> [YOUR OBJECTIVE] Pull out every line in the listing below that contains the word "chart", and copy each of those lines unchanged.
(RECORDS FOR THE TASK)
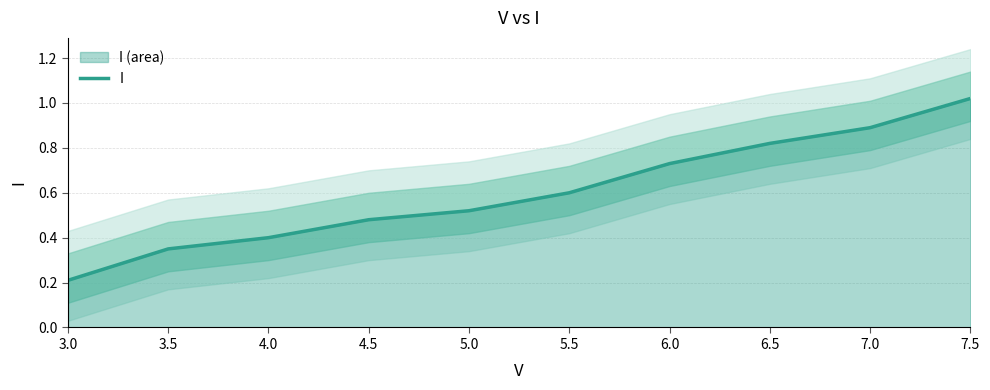

Does the chart have visible grid lines?

Yes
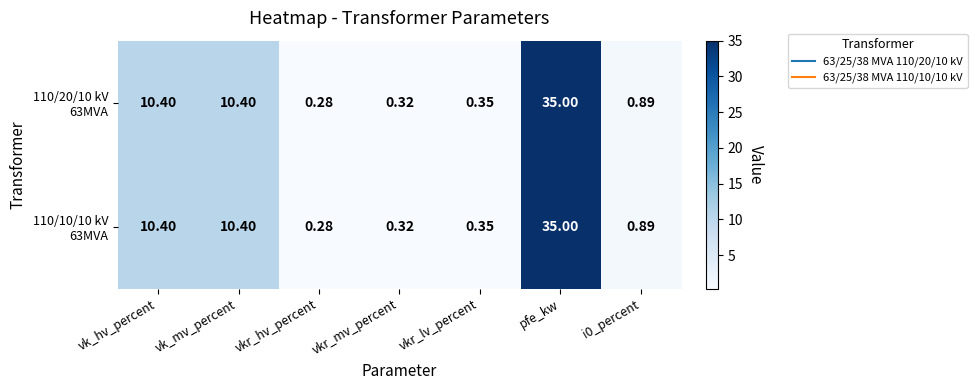

Which has a higher value, vkr_mv_percent or vk_hv_percent?

vk_hv_percent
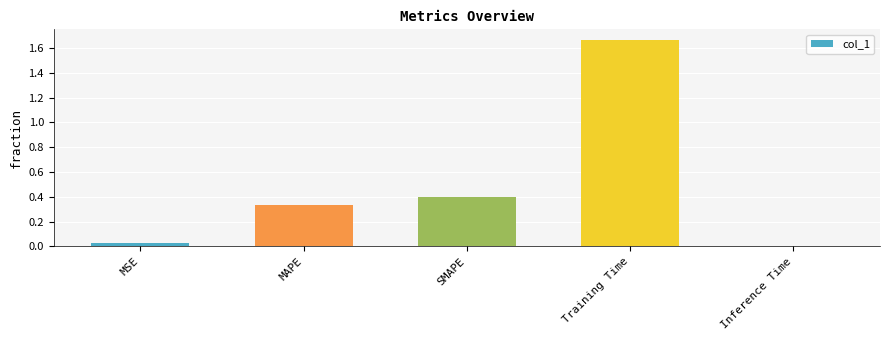

What is the change in value from MAPE to SMAPE?

+0.1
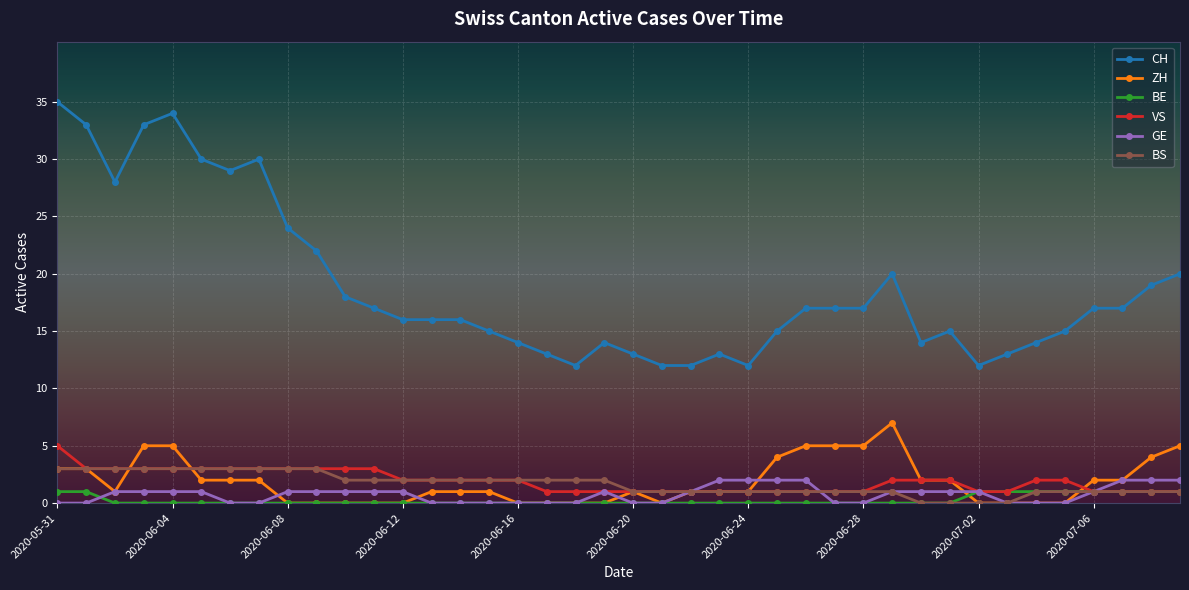

What is the highest value of the BS series?

3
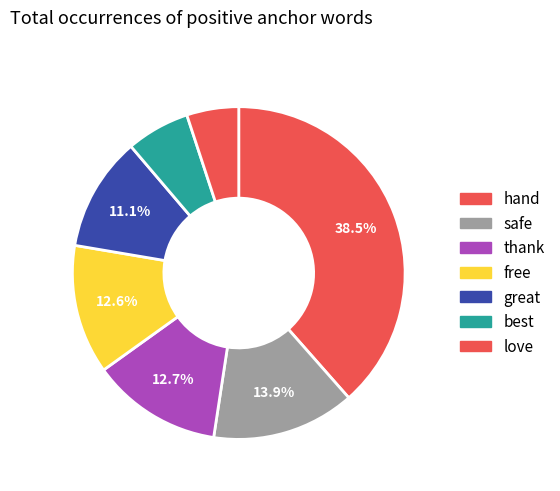

How many slices are in this pie chart?

7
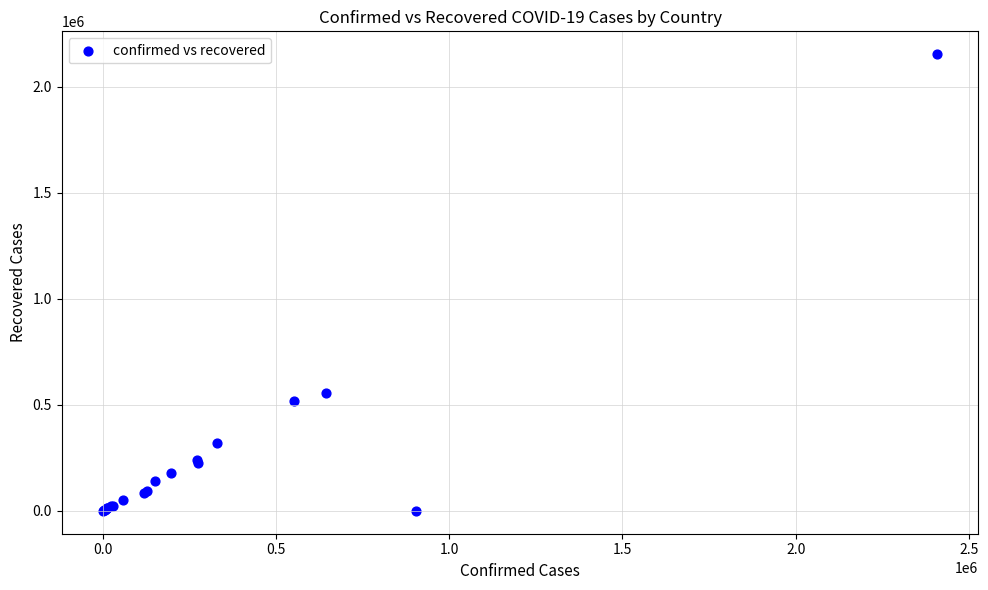

What Y value in the scatter plot is closest to 1076754?

555414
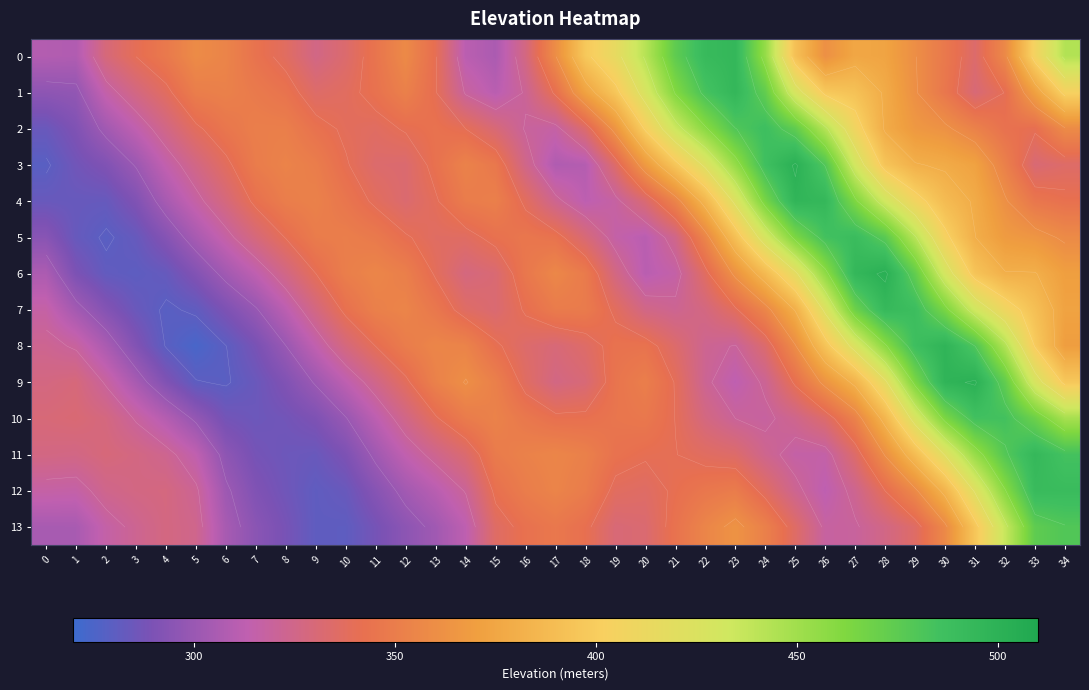

What is the difference between the second highest and minimum values in the 6 series?

214.1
(End RECORDS FOR THE TASK)
> [SOLUTION FOR THIS EXERCISE]
Does the chart have visible grid lines?
How many slices are in this pie chart?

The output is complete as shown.